Table 1 Test results for Problem 1
Table 2 Test results for Problem 2

We tested each problem 100 times with the same initial point. The CPU time reported in Tables 12 is the average value. In the tables, “method 1” and “method 2” represent Algorithm 2.1 and the BFGS method in [13] respectively.

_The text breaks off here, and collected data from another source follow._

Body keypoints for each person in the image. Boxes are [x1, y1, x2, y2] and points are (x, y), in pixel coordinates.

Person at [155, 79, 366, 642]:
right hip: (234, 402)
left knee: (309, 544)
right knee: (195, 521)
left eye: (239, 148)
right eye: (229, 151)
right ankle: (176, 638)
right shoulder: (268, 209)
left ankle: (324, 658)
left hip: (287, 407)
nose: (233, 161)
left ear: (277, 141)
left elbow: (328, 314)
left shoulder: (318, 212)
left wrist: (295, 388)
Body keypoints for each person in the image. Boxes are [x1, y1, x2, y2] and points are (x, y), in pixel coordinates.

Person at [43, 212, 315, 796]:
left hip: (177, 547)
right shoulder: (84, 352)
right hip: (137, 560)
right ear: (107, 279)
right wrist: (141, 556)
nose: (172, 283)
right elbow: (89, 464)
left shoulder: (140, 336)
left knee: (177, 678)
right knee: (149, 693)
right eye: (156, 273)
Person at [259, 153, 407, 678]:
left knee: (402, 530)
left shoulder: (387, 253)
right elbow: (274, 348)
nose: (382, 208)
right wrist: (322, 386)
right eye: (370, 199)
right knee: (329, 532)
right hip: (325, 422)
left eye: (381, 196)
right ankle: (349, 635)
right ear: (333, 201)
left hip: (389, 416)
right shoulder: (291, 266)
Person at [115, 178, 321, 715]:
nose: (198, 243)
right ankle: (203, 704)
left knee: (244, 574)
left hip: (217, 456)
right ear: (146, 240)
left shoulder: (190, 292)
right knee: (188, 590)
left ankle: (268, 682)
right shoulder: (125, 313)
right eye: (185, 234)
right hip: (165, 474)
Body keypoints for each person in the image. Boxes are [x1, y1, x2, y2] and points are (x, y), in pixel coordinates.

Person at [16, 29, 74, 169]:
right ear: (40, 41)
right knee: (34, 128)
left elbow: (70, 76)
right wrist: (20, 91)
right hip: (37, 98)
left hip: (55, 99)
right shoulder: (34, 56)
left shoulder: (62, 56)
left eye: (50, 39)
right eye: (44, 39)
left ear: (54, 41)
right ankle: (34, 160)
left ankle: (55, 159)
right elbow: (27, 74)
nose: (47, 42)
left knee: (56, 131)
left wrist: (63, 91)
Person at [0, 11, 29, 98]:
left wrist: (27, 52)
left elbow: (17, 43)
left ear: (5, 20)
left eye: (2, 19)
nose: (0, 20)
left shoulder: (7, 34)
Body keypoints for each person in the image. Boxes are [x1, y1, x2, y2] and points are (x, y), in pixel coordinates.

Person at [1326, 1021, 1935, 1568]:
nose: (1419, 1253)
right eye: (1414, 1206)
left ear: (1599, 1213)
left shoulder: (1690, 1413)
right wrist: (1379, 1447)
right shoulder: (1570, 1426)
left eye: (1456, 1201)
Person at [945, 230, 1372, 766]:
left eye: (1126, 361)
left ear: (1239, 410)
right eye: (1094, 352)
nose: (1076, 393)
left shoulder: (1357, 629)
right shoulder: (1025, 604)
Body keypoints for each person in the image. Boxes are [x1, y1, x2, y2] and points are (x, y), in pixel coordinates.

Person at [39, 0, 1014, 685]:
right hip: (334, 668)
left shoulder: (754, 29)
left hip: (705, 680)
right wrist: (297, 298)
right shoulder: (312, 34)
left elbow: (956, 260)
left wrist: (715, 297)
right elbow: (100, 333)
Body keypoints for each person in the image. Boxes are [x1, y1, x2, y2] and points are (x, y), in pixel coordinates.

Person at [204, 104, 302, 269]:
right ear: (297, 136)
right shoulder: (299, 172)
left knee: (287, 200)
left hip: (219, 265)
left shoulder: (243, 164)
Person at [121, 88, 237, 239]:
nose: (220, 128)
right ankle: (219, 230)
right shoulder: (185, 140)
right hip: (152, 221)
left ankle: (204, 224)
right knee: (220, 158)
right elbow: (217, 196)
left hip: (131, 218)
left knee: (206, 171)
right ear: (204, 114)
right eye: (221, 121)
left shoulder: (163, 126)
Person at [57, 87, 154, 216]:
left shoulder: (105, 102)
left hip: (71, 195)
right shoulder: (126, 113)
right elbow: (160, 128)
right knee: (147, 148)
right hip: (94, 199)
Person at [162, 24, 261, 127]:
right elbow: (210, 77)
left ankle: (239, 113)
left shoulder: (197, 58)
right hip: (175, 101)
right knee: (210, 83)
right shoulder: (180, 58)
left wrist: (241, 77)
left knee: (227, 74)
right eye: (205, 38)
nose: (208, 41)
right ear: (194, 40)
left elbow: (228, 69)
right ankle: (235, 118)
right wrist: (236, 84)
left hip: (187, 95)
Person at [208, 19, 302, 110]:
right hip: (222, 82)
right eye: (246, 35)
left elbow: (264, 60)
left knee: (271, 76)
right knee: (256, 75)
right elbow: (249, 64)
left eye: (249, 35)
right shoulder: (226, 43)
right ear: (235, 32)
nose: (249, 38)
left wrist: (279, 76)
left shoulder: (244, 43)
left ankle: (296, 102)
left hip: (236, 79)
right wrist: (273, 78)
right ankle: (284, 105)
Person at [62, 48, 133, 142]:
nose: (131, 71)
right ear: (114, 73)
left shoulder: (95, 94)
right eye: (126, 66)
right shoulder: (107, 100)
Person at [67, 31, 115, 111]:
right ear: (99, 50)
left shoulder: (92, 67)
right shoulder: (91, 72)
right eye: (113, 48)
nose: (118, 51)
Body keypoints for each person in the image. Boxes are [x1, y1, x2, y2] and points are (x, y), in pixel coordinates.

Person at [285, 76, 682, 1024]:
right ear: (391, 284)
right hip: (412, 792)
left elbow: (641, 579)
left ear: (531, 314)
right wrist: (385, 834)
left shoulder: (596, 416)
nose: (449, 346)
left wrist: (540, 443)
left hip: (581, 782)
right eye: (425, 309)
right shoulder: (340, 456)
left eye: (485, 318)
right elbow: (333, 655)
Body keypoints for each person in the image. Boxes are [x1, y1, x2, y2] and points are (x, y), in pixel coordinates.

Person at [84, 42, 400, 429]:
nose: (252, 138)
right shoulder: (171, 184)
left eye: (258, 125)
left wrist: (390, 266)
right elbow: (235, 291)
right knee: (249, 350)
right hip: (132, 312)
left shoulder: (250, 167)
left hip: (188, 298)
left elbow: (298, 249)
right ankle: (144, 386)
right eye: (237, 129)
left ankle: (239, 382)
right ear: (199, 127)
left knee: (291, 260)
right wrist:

From Tables 12, we observe that method 1 performed much better than method 2 and in most cases the INM method performs best. Simultaneously, during the numerical experiments, it is interesting to note that the step d k =−F(x k ) never appeared when k>0 in method 1. In other words, the condition \(d_{k}^{T}F_{k} \leq-\xi\|F_{k}\|^{2}\) was always satisfied.

5 Conclusion

In this paper, we propose an algorithm for solving nonlinear monotone equations, which combines the Broyden method and the hyperplane projection method. Under appropriate conditions, we prove that the proposed method is globally convergent. We also report some numerical results to show efficiency of the proposed method.